## EXERCISE GOAL
In the listing below, how many lines contain "מנורות"? Answer with the number alone.

## ENTRIES PROVIDED
*** Block opens ***

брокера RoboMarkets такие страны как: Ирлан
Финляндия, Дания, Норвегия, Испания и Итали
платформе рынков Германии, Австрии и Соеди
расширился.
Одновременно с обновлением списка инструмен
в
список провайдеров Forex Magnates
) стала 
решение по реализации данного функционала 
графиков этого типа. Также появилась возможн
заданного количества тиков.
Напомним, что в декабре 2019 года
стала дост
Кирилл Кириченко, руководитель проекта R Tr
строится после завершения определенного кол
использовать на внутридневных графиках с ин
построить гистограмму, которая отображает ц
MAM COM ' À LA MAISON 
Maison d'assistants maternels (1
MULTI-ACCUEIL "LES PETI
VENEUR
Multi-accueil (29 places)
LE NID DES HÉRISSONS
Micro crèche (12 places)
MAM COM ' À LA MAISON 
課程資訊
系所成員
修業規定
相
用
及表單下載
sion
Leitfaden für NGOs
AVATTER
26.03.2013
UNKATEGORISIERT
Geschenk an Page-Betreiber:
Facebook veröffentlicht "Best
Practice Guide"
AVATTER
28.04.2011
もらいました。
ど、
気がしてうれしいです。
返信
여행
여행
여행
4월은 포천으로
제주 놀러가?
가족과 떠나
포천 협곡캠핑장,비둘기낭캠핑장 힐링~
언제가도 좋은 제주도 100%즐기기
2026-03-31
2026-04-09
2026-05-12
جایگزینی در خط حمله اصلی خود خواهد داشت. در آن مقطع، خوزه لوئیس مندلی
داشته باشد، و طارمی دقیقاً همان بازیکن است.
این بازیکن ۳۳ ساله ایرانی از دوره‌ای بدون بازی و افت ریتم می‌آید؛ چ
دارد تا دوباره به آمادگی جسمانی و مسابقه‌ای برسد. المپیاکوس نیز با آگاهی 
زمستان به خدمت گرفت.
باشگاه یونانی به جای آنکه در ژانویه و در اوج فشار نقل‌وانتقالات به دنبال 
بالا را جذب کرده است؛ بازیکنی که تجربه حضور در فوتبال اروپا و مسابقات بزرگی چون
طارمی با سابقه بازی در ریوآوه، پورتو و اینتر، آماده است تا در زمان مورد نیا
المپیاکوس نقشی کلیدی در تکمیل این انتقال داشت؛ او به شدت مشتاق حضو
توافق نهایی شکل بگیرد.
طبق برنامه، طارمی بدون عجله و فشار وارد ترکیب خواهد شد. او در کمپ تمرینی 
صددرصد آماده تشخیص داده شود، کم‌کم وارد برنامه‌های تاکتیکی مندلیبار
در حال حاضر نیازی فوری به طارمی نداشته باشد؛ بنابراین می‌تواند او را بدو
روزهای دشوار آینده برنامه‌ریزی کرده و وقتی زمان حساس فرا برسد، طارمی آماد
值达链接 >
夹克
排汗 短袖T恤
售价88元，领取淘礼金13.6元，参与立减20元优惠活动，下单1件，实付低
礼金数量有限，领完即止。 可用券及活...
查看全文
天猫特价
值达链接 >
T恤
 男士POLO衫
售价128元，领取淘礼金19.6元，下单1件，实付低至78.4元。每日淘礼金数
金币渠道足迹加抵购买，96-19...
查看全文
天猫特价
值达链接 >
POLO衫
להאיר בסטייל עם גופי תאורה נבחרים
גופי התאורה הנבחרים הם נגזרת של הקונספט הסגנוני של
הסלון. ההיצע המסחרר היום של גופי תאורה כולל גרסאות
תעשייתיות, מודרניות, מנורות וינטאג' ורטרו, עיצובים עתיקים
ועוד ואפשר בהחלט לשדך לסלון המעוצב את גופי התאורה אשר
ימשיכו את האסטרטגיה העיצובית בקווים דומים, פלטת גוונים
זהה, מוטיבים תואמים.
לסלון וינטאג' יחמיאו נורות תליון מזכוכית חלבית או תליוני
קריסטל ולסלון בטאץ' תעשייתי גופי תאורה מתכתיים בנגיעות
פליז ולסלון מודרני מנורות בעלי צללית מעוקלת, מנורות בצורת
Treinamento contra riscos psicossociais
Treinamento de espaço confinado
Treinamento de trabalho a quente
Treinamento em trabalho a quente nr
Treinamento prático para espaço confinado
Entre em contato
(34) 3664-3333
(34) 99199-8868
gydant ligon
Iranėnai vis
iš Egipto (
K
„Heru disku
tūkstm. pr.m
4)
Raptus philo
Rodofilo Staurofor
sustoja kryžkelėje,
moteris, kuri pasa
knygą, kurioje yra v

*** Block closes ***

## OUTPUT BELOW
2